WHAT YOU HAVE TO DO - Any picture in the listing is left out of the copy; all else is duplicated exactly.

SUPPLIED MATERIAL -
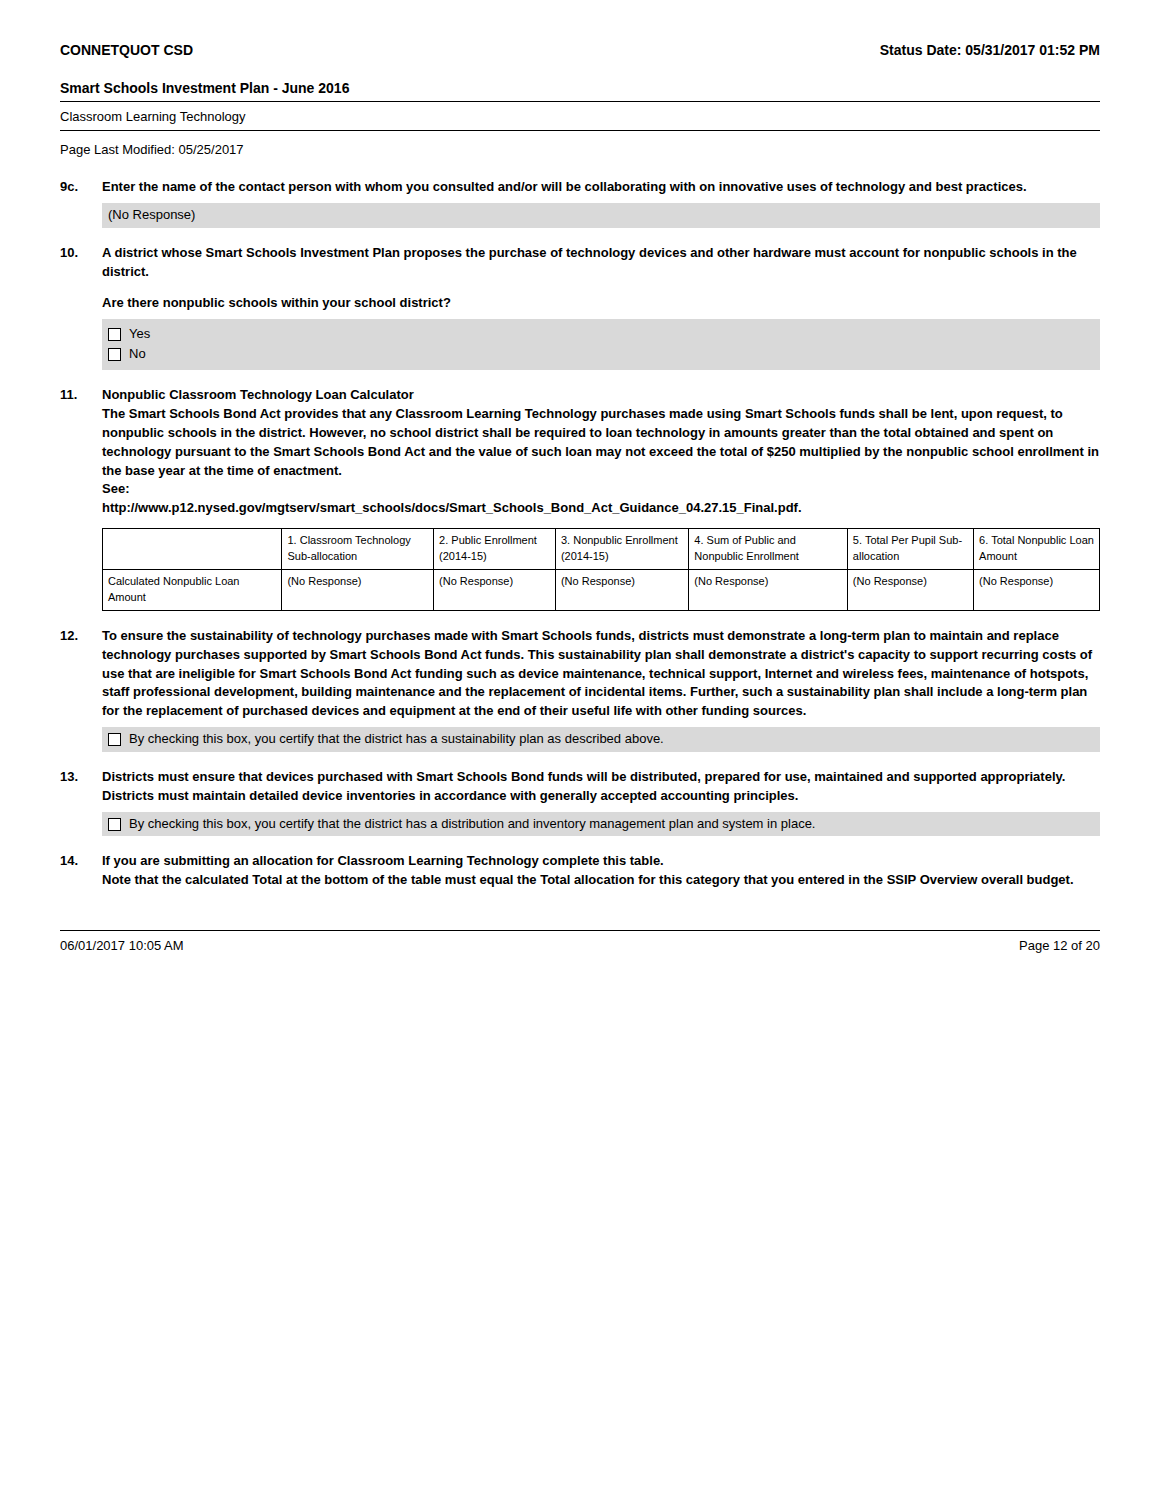CONNETQUOT CSD Status Date: 05/31/2017 01:52 PM
Smart Schools Investment Plan - June 2016
Classroom Learning Technology
Page Last Modified: 05/25/2017
9c.
Enter the name of the contact person with whom you consulted and/or will be collaborating with on innovative uses of technology and best practices.
(No Response)
10.
A district whose Smart Schools Investment Plan proposes the purchase of technology devices and other hardware must account for nonpublic schools in the district.
Are there nonpublic schools within your school district?
Yes
No
11.
Nonpublic Classroom Technology Loan Calculator
The Smart Schools Bond Act provides that any Classroom Learning Technology purchases made using Smart Schools funds shall be lent, upon request, to nonpublic schools in the district. However, no school district shall be required to loan technology in amounts greater than the total obtained and spent on technology pursuant to the Smart Schools Bond Act and the value of such loan may not exceed the total of $250 multiplied by the nonpublic school enrollment in the base year at the time of enactment.
See:
http://www.p12.nysed.gov/mgtserv/smart_schools/docs/Smart_Schools_Bond_Act_Guidance_04.27.15_Final.pdf.
| | 1. Classroom Technology Sub-allocation | 2. Public Enrollment (2014-15) | 3. Nonpublic Enrollment (2014-15) | 4. Sum of Public and Nonpublic Enrollment | 5. Total Per Pupil Sub-allocation | 6. Total Nonpublic Loan Amount |
| --- | --- | --- | --- | --- | --- | --- |
| Calculated Nonpublic Loan Amount | (No Response) | (No Response) | (No Response) | (No Response) | (No Response) | (No Response) |
12.
To ensure the sustainability of technology purchases made with Smart Schools funds, districts must demonstrate a long-term plan to maintain and replace technology purchases supported by Smart Schools Bond Act funds. This sustainability plan shall demonstrate a district's capacity to support recurring costs of use that are ineligible for Smart Schools Bond Act funding such as device maintenance, technical support, Internet and wireless fees, maintenance of hotspots, staff professional development, building maintenance and the replacement of incidental items. Further, such a sustainability plan shall include a long-term plan for the replacement of purchased devices and equipment at the end of their useful life with other funding sources.
By checking this box, you certify that the district has a sustainability plan as described above.
13.
Districts must ensure that devices purchased with Smart Schools Bond funds will be distributed, prepared for use, maintained and supported appropriately. Districts must maintain detailed device inventories in accordance with generally accepted accounting principles.
By checking this box, you certify that the district has a distribution and inventory management plan and system in place.
14.
If you are submitting an allocation for Classroom Learning Technology complete this table.
Note that the calculated Total at the bottom of the table must equal the Total allocation for this category that you entered in the SSIP Overview overall budget.
06/01/2017 10:05 AM Page 12 of 20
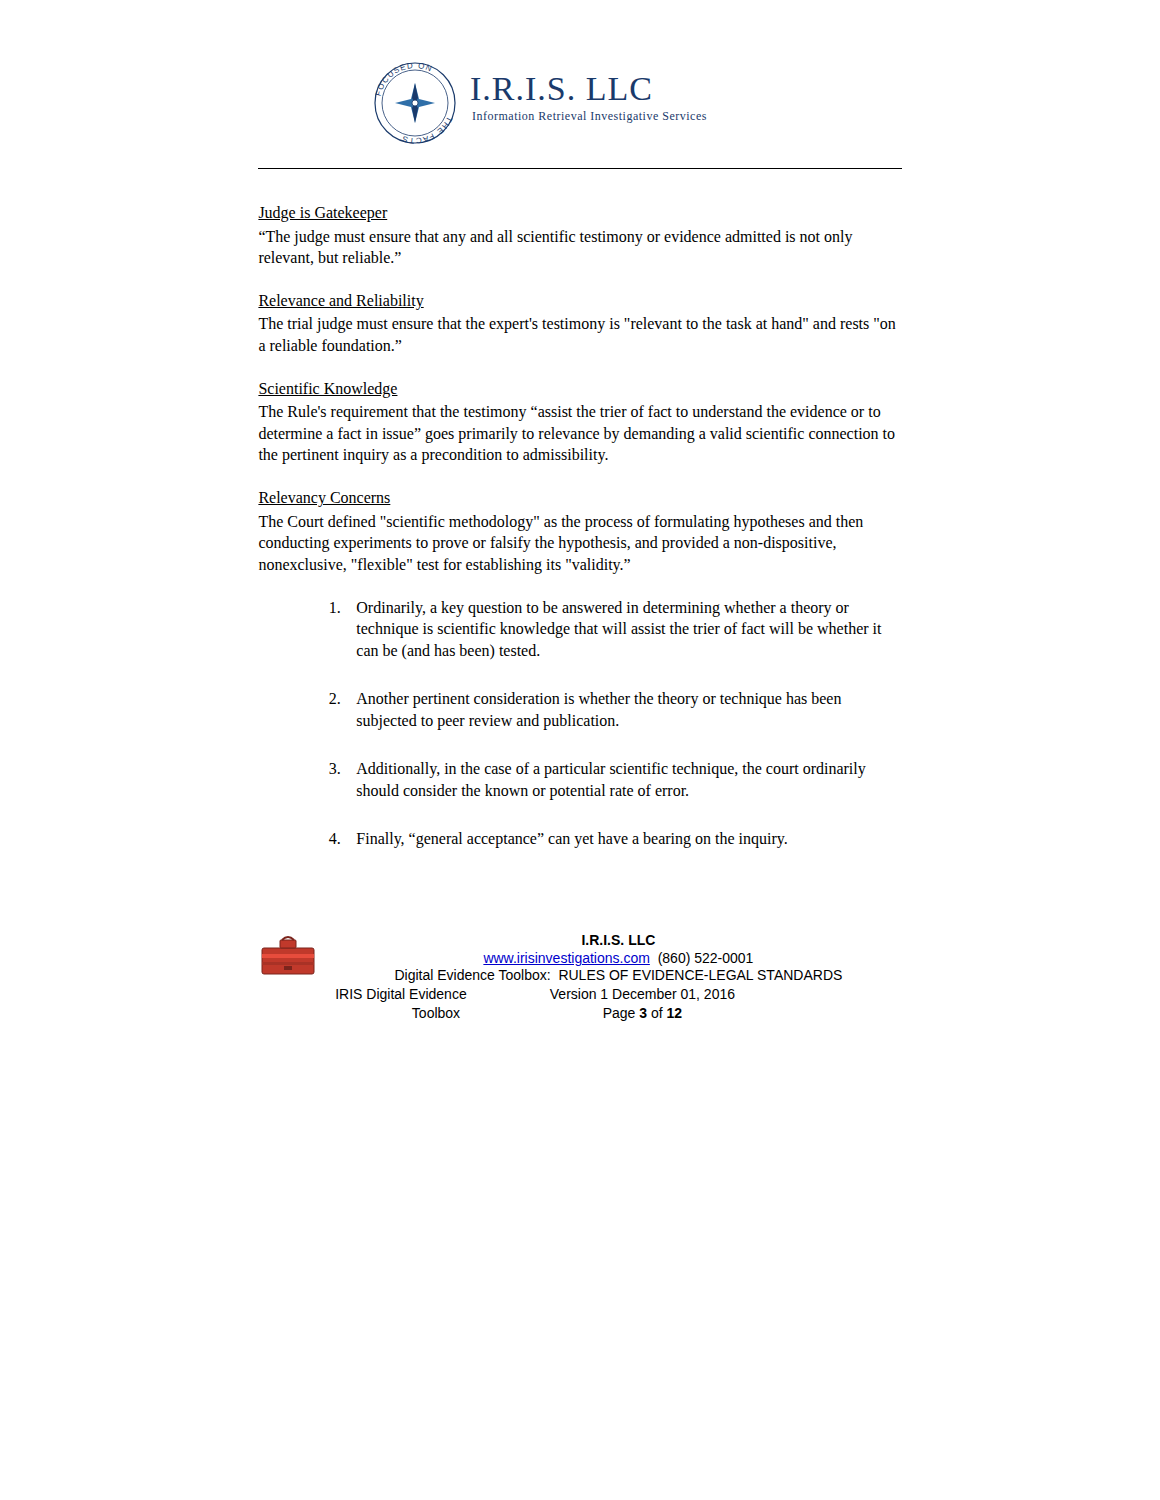FOCUSED ON THE FACTS I.R.I.S. LLC Information Retrieval Investigative Services
Judge is Gatekeeper
“The judge must ensure that any and all scientific testimony or evidence admitted is not only relevant, but reliable.”
Relevance and Reliability
The trial judge must ensure that the expert's testimony is "relevant to the task at hand" and rests "on a reliable foundation.”
Scientific Knowledge
The Rule's requirement that the testimony “assist the trier of fact to understand the evidence or to determine a fact in issue” goes primarily to relevance by demanding a valid scientific connection to the pertinent inquiry as a precondition to admissibility.
Relevancy Concerns
The Court defined "scientific methodology" as the process of formulating hypotheses and then conducting experiments to prove or falsify the hypothesis, and provided a non-dispositive, nonexclusive, "flexible" test for establishing its "validity.”
Ordinarily, a key question to be answered in determining whether a theory or technique is scientific knowledge that will assist the trier of fact will be whether it can be (and has been) tested.
Another pertinent consideration is whether the theory or technique has been subjected to peer review and publication.
Additionally, in the case of a particular scientific technique, the court ordinarily should consider the known or potential rate of error.
Finally, “general acceptance” can yet have a bearing on the inquiry.
I.R.I.S. LLC
www.irisinvestigations.com (860) 522-0001
Digital Evidence Toolbox: RULES OF EVIDENCE-LEGAL STANDARDS
IRIS Digital Evidence
Version 1 December 01, 2016
Toolbox
Page 3 of 12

SOLVED EXERCISE -
CONNETQUOT CSD Status Date: 05/31/2017 01:52 PM
Smart Schools Investment Plan - June 2016
Classroom Learning Technology
Page Last Modified: 05/25/2017
9c.
Enter the name of the contact person with whom you consulted and/or will be collaborating with on innovative uses of technology and best practices.
(No Response)
10.
A district whose Smart Schools Investment Plan proposes the purchase of technology devices and other hardware must account for nonpublic schools in the district.
Are there nonpublic schools within your school district?
Yes
No
11.
Nonpublic Classroom Technology Loan Calculator
The Smart Schools Bond Act provides that any Classroom Learning Technology purchases made using Smart Schools funds shall be lent, upon request, to nonpublic schools in the district. However, no school district shall be required to loan technology in amounts greater than the total obtained and spent on technology pursuant to the Smart Schools Bond Act and the value of such loan may not exceed the total of $250 multiplied by the nonpublic school enrollment in the base year at the time of enactment.
See:
http://www.p12.nysed.gov/mgtserv/smart_schools/docs/Smart_Schools_Bond_Act_Guidance_04.27.15_Final.pdf.
| | 1. Classroom Technology Sub-allocation | 2. Public Enrollment (2014-15) | 3. Nonpublic Enrollment (2014-15) | 4. Sum of Public and Nonpublic Enrollment | 5. Total Per Pupil Sub-allocation | 6. Total Nonpublic Loan Amount |
| --- | --- | --- | --- | --- | --- | --- |
| Calculated Nonpublic Loan Amount | (No Response) | (No Response) | (No Response) | (No Response) | (No Response) | (No Response) |
12.
To ensure the sustainability of technology purchases made with Smart Schools funds, districts must demonstrate a long-term plan to maintain and replace technology purchases supported by Smart Schools Bond Act funds. This sustainability plan shall demonstrate a district's capacity to support recurring costs of use that are ineligible for Smart Schools Bond Act funding such as device maintenance, technical support, Internet and wireless fees, maintenance of hotspots, staff professional development, building maintenance and the replacement of incidental items. Further, such a sustainability plan shall include a long-term plan for the replacement of purchased devices and equipment at the end of their useful life with other funding sources.
By checking this box, you certify that the district has a sustainability plan as described above.
13.
Districts must ensure that devices purchased with Smart Schools Bond funds will be distributed, prepared for use, maintained and supported appropriately. Districts must maintain detailed device inventories in accordance with generally accepted accounting principles.
By checking this box, you certify that the district has a distribution and inventory management plan and system in place.
14.
If you are submitting an allocation for Classroom Learning Technology complete this table.
Note that the calculated Total at the bottom of the table must equal the Total allocation for this category that you entered in the SSIP Overview overall budget.
06/01/2017 10:05 AM Page 12 of 20
FOCUSED ON THE FACTS I.R.I.S. LLC Information Retrieval Investigative Services
Judge is Gatekeeper
“The judge must ensure that any and all scientific testimony or evidence admitted is not only relevant, but reliable.”
Relevance and Reliability
The trial judge must ensure that the expert's testimony is "relevant to the task at hand" and rests "on a reliable foundation.”
Scientific Knowledge
The Rule's requirement that the testimony “assist the trier of fact to understand the evidence or to determine a fact in issue” goes primarily to relevance by demanding a valid scientific connection to the pertinent inquiry as a precondition to admissibility.
Relevancy Concerns
The Court defined "scientific methodology" as the process of formulating hypotheses and then conducting experiments to prove or falsify the hypothesis, and provided a non-dispositive, nonexclusive, "flexible" test for establishing its "validity.”
Ordinarily, a key question to be answered in determining whether a theory or technique is scientific knowledge that will assist the trier of fact will be whether it can be (and has been) tested.
Another pertinent consideration is whether the theory or technique has been subjected to peer review and publication.
Additionally, in the case of a particular scientific technique, the court ordinarily should consider the known or potential rate of error.
Finally, “general acceptance” can yet have a bearing on the inquiry.
I.R.I.S. LLC
www.irisinvestigations.com (860) 522-0001
Digital Evidence Toolbox: RULES OF EVIDENCE-LEGAL STANDARDS
IRIS Digital Evidence
Version 1 December 01, 2016
Toolbox
Page 3 of 12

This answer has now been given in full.